Gerici tutucu çevreler her dönemde kendi ırklarına sıkı sıkıya sarılırlar. Kendi ırklarının diğer ırklardan üstün olduğunu lanse ederek milliyetçi ırkçı ve şovenizme sıkıca sarılırlar.
Temel Kanun ve Anayasa arasındaki eşitlik konusunda sıkça inanılan propagandadan çok daha ilginç olan şey; 60 veya 70 farklı ulusal kimliğin varlığını bilimsel bir gerçek olarak gören insanların, ırkların yalnızca “sosyal” olduğuna inanmalarıdır.

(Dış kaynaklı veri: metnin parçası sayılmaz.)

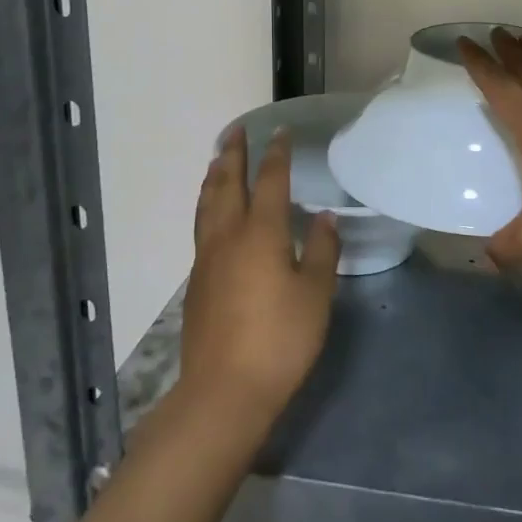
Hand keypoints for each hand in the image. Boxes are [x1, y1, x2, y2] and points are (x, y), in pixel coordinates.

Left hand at [181, 127, 340, 423]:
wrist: (224, 391)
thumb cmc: (280, 340)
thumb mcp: (316, 295)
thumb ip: (322, 251)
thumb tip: (324, 217)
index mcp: (262, 234)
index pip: (270, 181)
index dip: (277, 154)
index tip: (281, 131)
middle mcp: (229, 236)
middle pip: (227, 183)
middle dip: (233, 153)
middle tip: (237, 130)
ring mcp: (207, 259)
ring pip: (207, 204)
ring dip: (214, 176)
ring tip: (218, 159)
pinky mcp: (197, 281)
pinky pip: (202, 226)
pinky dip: (208, 204)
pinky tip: (213, 213)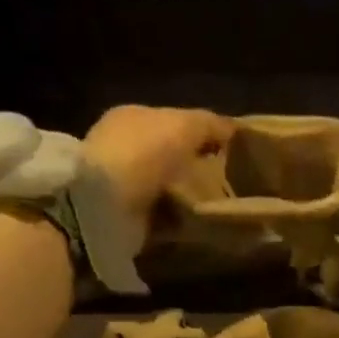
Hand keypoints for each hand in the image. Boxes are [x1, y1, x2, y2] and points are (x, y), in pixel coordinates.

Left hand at [84, 106, 231, 221]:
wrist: (106, 206)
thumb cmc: (143, 154)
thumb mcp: (184, 125)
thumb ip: (210, 123)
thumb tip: (232, 129)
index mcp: (133, 116)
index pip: (174, 121)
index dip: (203, 133)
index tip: (231, 151)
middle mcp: (123, 145)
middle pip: (172, 154)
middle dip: (198, 166)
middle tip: (229, 180)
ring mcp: (122, 182)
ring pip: (169, 184)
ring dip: (190, 193)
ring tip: (219, 203)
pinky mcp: (126, 214)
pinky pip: (164, 212)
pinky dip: (180, 217)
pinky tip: (199, 220)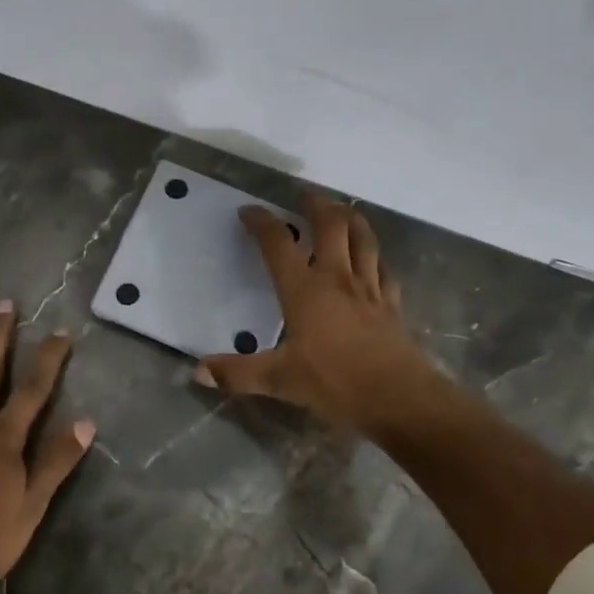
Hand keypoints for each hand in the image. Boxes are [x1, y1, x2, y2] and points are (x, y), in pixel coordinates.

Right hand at [196, 193, 430, 433]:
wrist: (397, 397)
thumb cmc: (334, 383)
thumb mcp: (279, 380)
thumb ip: (237, 373)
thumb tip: (197, 371)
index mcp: (304, 290)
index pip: (278, 243)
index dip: (261, 222)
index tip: (248, 211)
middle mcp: (337, 278)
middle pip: (331, 225)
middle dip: (316, 205)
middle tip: (304, 195)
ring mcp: (369, 288)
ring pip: (363, 239)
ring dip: (351, 218)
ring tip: (342, 209)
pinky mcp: (391, 304)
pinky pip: (383, 268)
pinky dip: (375, 255)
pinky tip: (373, 258)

Irkın bugün geçerliğini savunmak, geleceğe ilişkin hiç taviz vermemek demektir. Bu da çok yanlış ve geçersizdir.

Irk  teriminin "insanlara karşı değer kazanmak ve ayrımcılık yapmak" için tasarlandığı bir gerçektir. Irkçı anlayış, kendini üstün görerek ayrımcılığa hizmet etmek demektir.

Alman Anayasası tek ulus prensibine göre yapıldığı içindir ki, bugünün şartlarına cevap vermeyen maddeler içermektedir. Sadece ırk kavramı ile bu sorunu yaklaşmayıp, Göçmen Hakkı anayasada garanti altına alınmalıdır. Almanya’nın çok uluslu bir ülke olduğu gerçeği de, böylece anayasal garanti altına alınmış olacaktır.

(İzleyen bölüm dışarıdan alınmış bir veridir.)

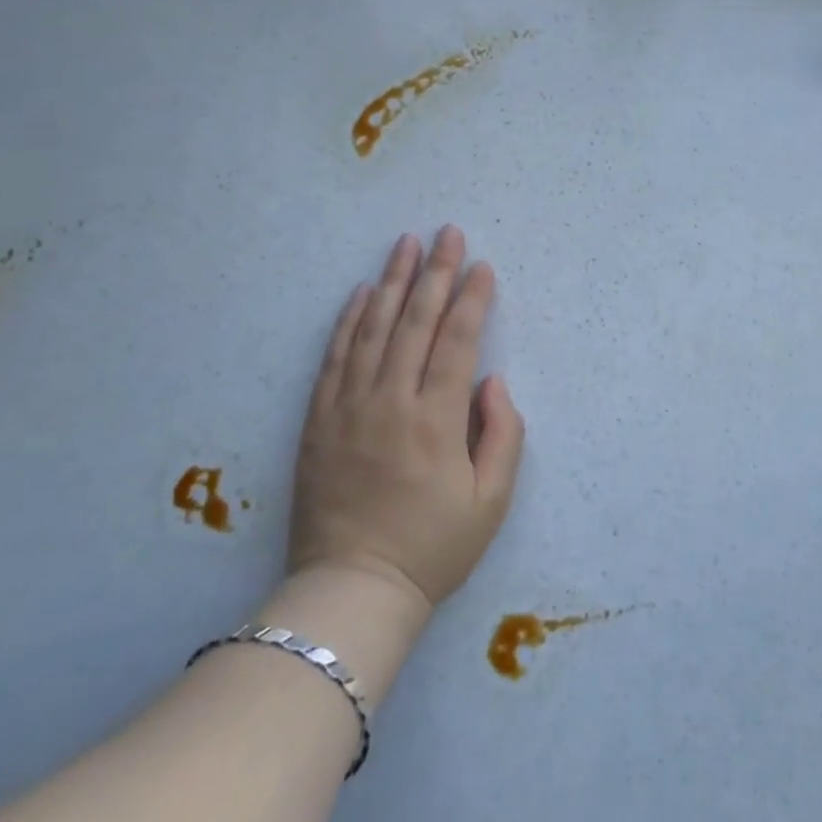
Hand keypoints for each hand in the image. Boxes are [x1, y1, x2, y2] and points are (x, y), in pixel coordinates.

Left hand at [289, 227, 525, 608]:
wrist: (351, 589)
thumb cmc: (432, 547)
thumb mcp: (491, 502)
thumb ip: (502, 434)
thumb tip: (492, 380)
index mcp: (437, 419)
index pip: (457, 341)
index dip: (472, 299)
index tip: (482, 266)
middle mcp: (391, 400)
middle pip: (416, 321)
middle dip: (436, 272)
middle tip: (447, 232)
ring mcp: (350, 406)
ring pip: (374, 328)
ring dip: (394, 281)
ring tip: (406, 244)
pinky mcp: (319, 418)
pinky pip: (336, 356)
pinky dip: (349, 319)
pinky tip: (363, 291)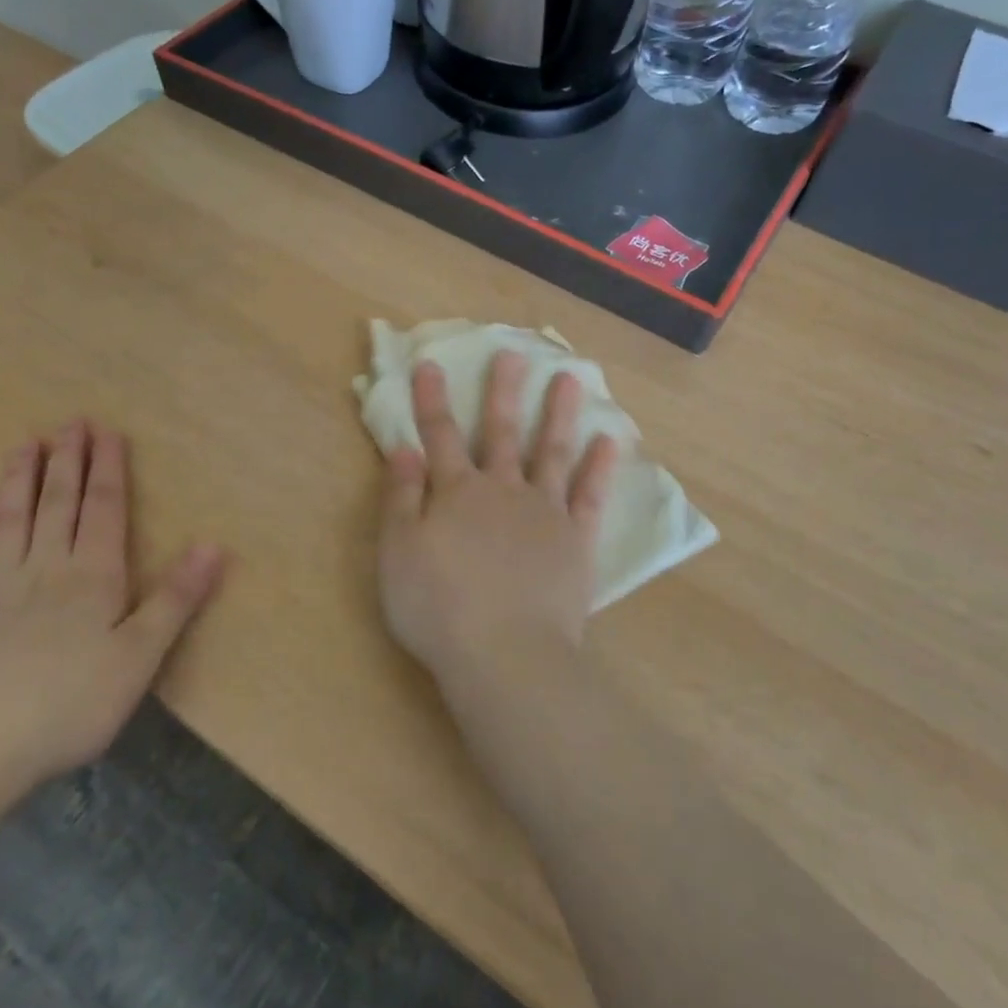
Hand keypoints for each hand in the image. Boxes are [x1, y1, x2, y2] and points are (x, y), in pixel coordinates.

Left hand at [0, 420, 226, 790]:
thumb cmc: (72, 703)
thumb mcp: (141, 655)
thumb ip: (175, 598)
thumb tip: (213, 545)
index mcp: (93, 576)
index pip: (104, 510)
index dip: (108, 469)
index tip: (107, 432)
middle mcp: (47, 570)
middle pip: (58, 504)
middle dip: (67, 461)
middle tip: (70, 422)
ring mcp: (3, 590)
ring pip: (14, 521)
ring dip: (22, 480)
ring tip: (26, 445)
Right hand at [378, 351, 618, 684]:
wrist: (505, 655)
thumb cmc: (439, 607)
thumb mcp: (398, 553)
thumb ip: (401, 498)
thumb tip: (403, 448)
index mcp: (458, 493)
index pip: (440, 436)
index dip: (432, 400)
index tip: (432, 364)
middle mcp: (503, 491)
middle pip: (501, 432)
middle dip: (503, 391)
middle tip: (513, 353)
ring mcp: (546, 512)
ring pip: (552, 452)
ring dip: (559, 414)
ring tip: (572, 379)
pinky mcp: (577, 540)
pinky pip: (591, 496)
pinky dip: (600, 467)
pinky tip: (609, 440)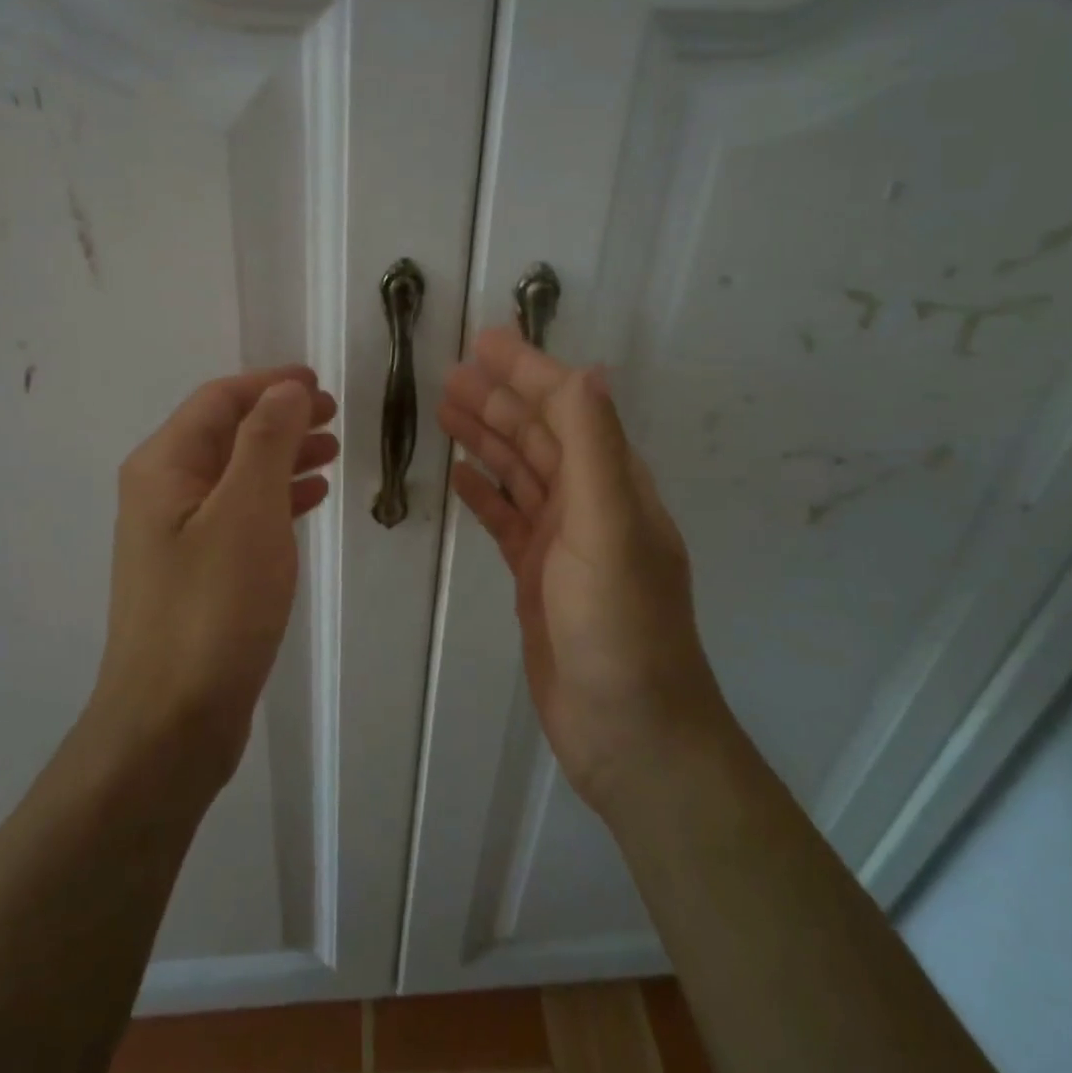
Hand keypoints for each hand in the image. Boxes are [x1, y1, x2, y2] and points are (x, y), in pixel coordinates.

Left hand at [91, 366, 338, 790]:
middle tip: (334, 416)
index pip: (219, 400)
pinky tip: (309, 500)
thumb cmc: (213, 606)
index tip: (320, 383)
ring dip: (283, 456)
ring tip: (331, 453)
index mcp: (164, 466)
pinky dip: (276, 498)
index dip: (270, 384)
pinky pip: (240, 515)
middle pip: (227, 434)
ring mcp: (177, 536)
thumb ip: (266, 441)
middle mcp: (162, 492)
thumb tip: (285, 389)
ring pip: (237, 475)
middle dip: (281, 418)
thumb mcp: (247, 510)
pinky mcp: (196, 573)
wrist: (172, 720)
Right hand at [438, 328, 725, 812]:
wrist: (626, 731)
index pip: (567, 408)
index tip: (486, 341)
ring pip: (519, 473)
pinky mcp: (537, 576)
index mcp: (613, 483)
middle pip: (538, 436)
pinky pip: (507, 519)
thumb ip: (595, 448)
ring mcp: (563, 542)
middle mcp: (590, 503)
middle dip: (498, 399)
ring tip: (445, 409)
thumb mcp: (609, 527)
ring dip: (486, 438)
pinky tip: (459, 475)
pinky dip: (485, 492)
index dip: (528, 371)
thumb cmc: (618, 626)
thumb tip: (585, 370)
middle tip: (451, 372)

Corona Virüsü ile tekrar devletin halkın gözünde bir sosyal karaktere sahip olduğu gerçeği ortaya çıktı. Sosyal devlet, vatandaşa karşı sorumluluğunu bariz bir şekilde yerine getirmelidir. Bundan dolayı devletin tüm demokratik uygulamaları, ülkede yaşayan göçmenleri de içine alıp hakları verilmelidir.

Vatandaşın devlete sahip çıkması ve demokratik haklarını sonsuza kadar uygulaması da sivil toplum anlayışı ile demokrasinin güçlendirilmesi ile olacaktır.

Yeni liberal politika ve uygulanmalarının, bugün açık bir şekilde geçersiz olduğu kanıtlanmıştır.

Irk kelimesinin anayasadan çıkartılıp ve göçmenlerin seçme-seçilme dâhil ve tüm demokratik hakları, eşit şartlar altında onlara verilmelidir. Barış içinde bir arada yaşamanın temel şartı da göçmenlerin eşit  vatandaşlık hakkından geçer.